IFT6758 Project A blog about an NHL data analysis

Tidy Data

Tidy Data

Question 1

Include a small snippet of your final dataframe

Here are the first 10 rows of our dataframe: tidydata

Note that the nan in the net_empty come from the fact that we do not have any information about the emptiness of the net when it’s a saved shot. We only have access to this data when it’s a goal. Therefore, we filled with nan the net_empty column for the saved shots. It’s the same scenario for the strength column.

Question 2

Discuss how you could add the actual strength information (i.e. 5 on 4, etc.) to both shots and goals, given the other event types (beyond just shots and goals) and features available.

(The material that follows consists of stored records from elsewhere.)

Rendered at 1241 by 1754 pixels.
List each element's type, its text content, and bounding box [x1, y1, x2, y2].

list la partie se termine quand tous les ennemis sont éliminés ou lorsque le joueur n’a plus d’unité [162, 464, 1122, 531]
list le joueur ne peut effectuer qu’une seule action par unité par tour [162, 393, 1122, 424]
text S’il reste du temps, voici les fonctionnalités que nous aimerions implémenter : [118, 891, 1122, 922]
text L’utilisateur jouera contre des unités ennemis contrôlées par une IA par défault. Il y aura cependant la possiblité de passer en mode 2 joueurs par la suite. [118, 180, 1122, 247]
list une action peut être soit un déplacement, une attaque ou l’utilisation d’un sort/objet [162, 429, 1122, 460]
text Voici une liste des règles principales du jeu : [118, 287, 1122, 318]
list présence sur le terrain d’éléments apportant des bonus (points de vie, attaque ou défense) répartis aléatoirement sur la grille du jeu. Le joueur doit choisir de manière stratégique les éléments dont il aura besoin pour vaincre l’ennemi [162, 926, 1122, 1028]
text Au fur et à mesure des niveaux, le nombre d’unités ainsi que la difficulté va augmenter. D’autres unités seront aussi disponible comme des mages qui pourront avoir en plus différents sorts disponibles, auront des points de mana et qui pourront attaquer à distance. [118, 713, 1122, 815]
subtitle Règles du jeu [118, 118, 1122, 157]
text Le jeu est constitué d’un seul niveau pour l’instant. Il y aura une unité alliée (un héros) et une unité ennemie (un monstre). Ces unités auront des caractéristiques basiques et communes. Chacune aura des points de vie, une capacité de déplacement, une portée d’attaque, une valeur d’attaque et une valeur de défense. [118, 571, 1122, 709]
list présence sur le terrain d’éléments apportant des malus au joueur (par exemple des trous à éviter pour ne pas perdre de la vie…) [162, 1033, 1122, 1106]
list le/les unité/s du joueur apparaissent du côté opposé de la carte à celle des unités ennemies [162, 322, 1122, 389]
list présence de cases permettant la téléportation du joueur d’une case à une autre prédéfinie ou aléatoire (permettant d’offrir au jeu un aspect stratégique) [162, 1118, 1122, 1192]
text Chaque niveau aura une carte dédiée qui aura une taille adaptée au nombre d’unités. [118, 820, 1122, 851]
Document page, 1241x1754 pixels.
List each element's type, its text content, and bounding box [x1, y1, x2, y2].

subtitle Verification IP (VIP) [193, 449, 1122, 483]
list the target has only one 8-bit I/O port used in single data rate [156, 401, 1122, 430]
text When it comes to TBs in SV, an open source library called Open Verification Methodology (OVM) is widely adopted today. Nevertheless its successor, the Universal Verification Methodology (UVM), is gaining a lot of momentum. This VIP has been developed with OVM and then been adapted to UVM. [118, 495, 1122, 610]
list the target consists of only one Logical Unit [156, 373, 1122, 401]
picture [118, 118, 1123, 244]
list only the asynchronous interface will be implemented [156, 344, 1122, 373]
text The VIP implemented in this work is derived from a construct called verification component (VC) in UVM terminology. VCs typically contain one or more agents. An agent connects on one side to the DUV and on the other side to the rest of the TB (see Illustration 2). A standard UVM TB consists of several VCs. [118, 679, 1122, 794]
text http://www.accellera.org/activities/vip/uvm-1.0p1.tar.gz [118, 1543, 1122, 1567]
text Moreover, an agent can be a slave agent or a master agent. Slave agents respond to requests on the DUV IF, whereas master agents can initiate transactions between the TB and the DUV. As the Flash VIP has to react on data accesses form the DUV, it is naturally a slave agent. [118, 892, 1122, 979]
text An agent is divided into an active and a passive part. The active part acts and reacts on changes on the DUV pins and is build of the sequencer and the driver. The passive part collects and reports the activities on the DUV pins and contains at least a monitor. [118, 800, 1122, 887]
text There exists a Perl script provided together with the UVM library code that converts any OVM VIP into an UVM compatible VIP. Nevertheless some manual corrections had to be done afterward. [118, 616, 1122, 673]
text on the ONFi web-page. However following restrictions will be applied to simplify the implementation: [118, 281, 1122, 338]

By using the events “Penalty” and “penaltySeverity” we can know when a team has a player in the penalty box. We could change the “strength field” whenever some of these events happen and revert it back again if the full-time of the penalty has passed before there was any goal or right after a goal is scored in power-play situation. We will need to take into account the particularity of multiple penalties happenning on bothe sides. From our understanding, there can’t be less than 3 skaters on the ice even if the team in question has add more than 2 penalties.

Question 3

Discuss some additional features you could consider creating from the data available in this dataset.

Here are our ideas:

  • Define events as counter-attack or not. We could try to determine it by checking if the time interval between a takeaway and a shot.
  • We could create the feature rebound when the time interval between 2 shots of the same time is smaller than a threshold.
  • We would also like to define the number of players in the offense and defense so we would have a useful extra information for each shot such as: 2 defense players vs 2 attack players. Unfortunately, we don not have enough information to achieve this with the current API.